→ Dataset items
::::::::::

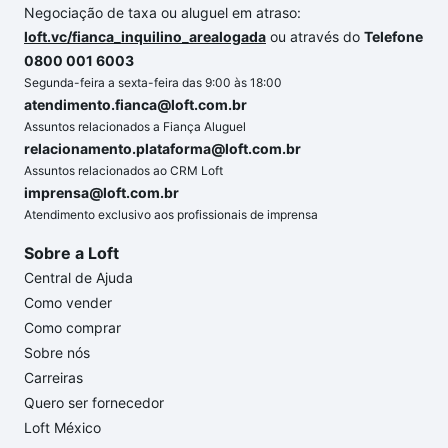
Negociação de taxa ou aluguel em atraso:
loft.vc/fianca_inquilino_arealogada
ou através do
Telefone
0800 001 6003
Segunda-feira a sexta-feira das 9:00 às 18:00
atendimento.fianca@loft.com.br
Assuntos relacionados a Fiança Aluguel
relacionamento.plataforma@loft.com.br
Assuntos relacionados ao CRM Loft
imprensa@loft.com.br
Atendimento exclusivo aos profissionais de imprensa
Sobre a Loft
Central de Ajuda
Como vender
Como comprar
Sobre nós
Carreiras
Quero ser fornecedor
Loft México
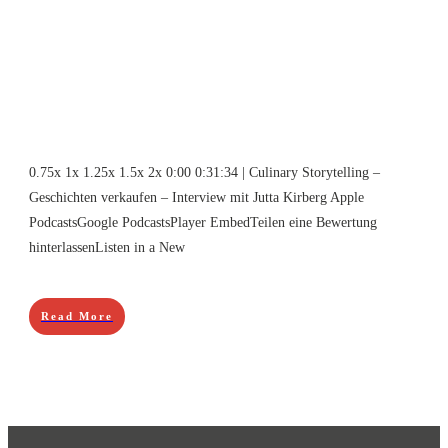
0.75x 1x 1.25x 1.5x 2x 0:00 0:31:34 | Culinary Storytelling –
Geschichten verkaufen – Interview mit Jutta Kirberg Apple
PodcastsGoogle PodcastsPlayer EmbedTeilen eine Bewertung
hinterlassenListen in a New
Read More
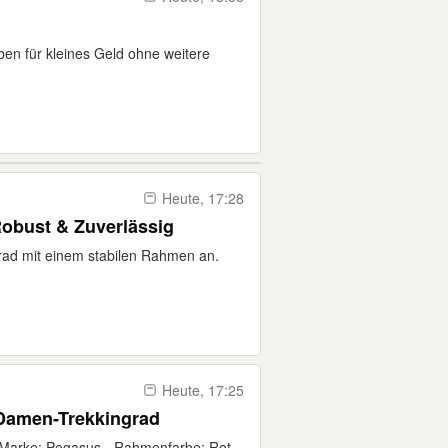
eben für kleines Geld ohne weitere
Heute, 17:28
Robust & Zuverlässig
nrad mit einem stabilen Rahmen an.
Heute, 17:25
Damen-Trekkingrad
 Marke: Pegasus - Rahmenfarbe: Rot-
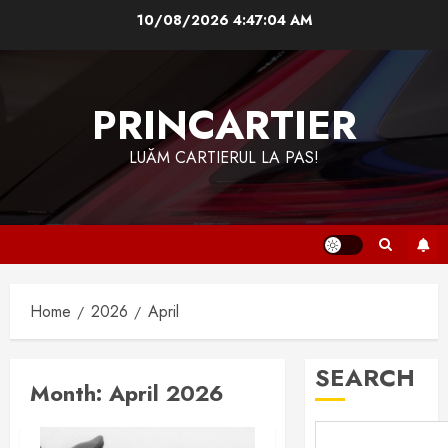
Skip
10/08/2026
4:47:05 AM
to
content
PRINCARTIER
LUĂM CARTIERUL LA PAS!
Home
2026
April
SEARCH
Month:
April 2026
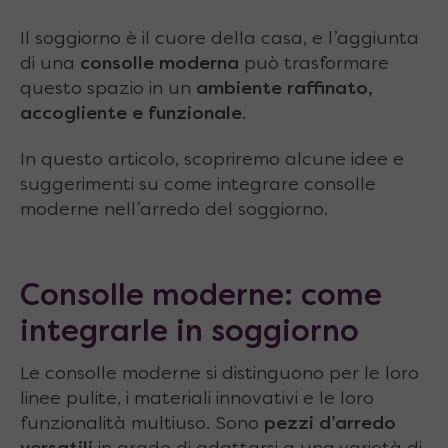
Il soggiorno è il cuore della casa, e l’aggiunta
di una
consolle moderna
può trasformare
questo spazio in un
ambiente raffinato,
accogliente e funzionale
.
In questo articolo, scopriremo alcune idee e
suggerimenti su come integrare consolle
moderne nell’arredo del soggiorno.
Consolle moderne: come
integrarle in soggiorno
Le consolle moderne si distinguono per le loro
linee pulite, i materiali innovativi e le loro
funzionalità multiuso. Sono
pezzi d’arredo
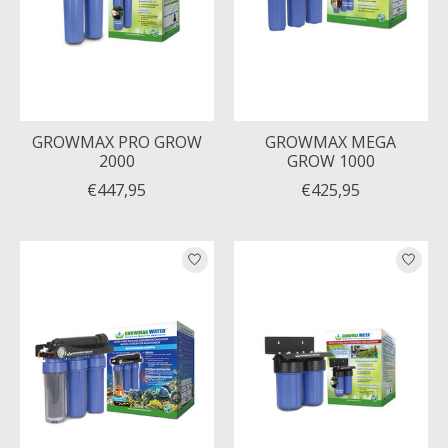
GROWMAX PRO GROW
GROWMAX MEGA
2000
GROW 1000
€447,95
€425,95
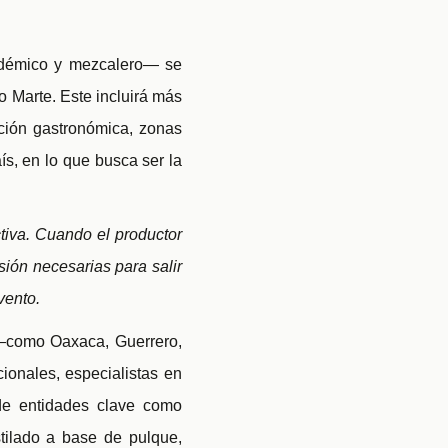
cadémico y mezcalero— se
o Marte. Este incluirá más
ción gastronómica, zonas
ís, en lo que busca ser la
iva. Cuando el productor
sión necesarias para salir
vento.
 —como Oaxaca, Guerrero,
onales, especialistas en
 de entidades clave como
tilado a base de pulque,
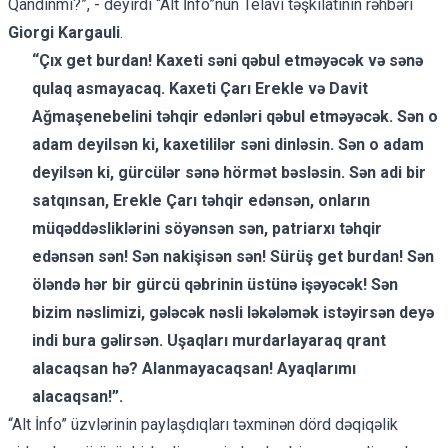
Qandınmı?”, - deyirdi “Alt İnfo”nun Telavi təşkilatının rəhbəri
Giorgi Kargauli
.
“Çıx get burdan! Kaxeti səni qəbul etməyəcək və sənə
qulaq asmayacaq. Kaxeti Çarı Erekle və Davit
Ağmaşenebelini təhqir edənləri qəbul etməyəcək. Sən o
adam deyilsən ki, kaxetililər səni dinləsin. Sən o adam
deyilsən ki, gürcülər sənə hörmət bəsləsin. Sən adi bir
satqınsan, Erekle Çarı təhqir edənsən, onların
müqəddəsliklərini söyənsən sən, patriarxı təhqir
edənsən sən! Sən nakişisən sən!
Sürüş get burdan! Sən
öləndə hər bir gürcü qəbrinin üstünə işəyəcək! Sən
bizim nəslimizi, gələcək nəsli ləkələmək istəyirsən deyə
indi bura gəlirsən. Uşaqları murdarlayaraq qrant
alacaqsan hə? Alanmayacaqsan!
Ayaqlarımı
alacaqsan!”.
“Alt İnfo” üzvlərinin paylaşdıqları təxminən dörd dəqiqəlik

::::::::::

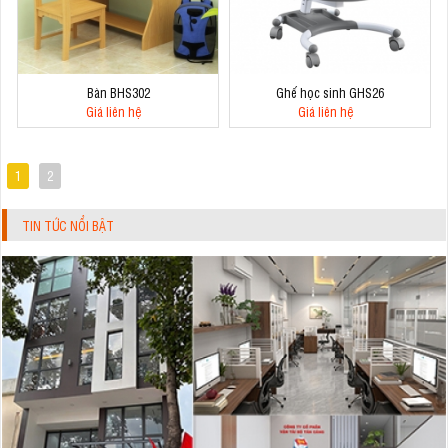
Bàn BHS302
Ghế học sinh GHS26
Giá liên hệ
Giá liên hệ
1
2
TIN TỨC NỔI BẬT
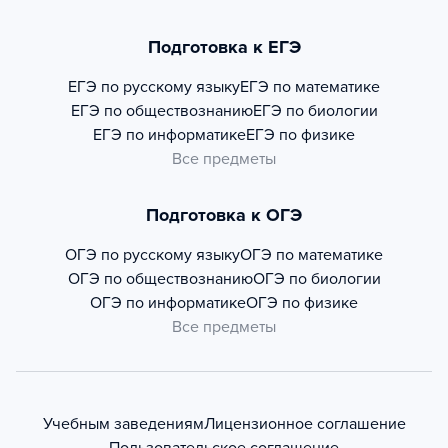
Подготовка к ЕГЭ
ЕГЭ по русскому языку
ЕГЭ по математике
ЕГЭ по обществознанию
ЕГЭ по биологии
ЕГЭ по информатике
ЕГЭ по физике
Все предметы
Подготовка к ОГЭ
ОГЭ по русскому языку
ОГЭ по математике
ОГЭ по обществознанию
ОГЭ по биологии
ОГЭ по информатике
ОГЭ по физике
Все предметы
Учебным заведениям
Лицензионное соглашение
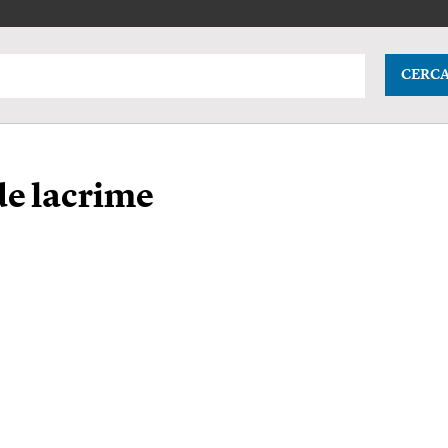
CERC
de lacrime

::::::::::

→ What you will do
Could you reproduce the lines starting at "0.75x 1x 1.25x" and ending at "tilado a base", swapping "Heute" for "Gestern" and leaving everything else unchanged? Omit the pictures from your answer.

→ Result
0.75x 1x 1.25x 1.5x 2x 0:00 0:31:34 | Culinary Storytelling –
Geschichten verkaufen – Interview mit Jutta Kirberg Apple
PodcastsGoogle PodcastsPlayer EmbedTeilen eine Bewertung
hinterlassenListen in a New
Read More
eben für kleines Geld ohne weitere
Gestern, 17:28
Robust & Zuverlässig
nrad mit einem stabilen Rahmen an.
Gestern, 17:25
Damen-Trekkingrad
 Marke: Pegasus - Rahmenfarbe: Rot-
Skip
10/08/2026
4:47:05 AM
to
content
PRINCARTIER
LUĂM CARTIERUL LA PAS!
Home
2026
April
SEARCH
Month:
April 2026
Il soggiorno è il cuore della casa, e l’aggiunta
di una
consolle moderna
può trasformare
questo spazio in un
ambiente raffinato,
accogliente e funzionale
.
In questo articolo, scopriremo alcune idee e
suggerimenti su come integrare consolle
moderne nell’arredo del soggiorno.
Consolle moderne: come
integrarle in soggiorno
Le consolle moderne si distinguono per le loro
linee pulite, i materiali innovativi e le loro
funzionalità multiuso. Sono
pezzi d’arredo
GROWMAX PRO GROW
GROWMAX MEGA
2000
GROW 1000
€447,95
€425,95
cadémico y mezcalero— se
o Marte. Este incluirá más
ción gastronómica, zonas
ís, en lo que busca ser la
iva. Cuando el productor
sión necesarias para salir
vento.
 —como Oaxaca, Guerrero,
onales, especialistas en
 de entidades clave como
tilado a base de pulque,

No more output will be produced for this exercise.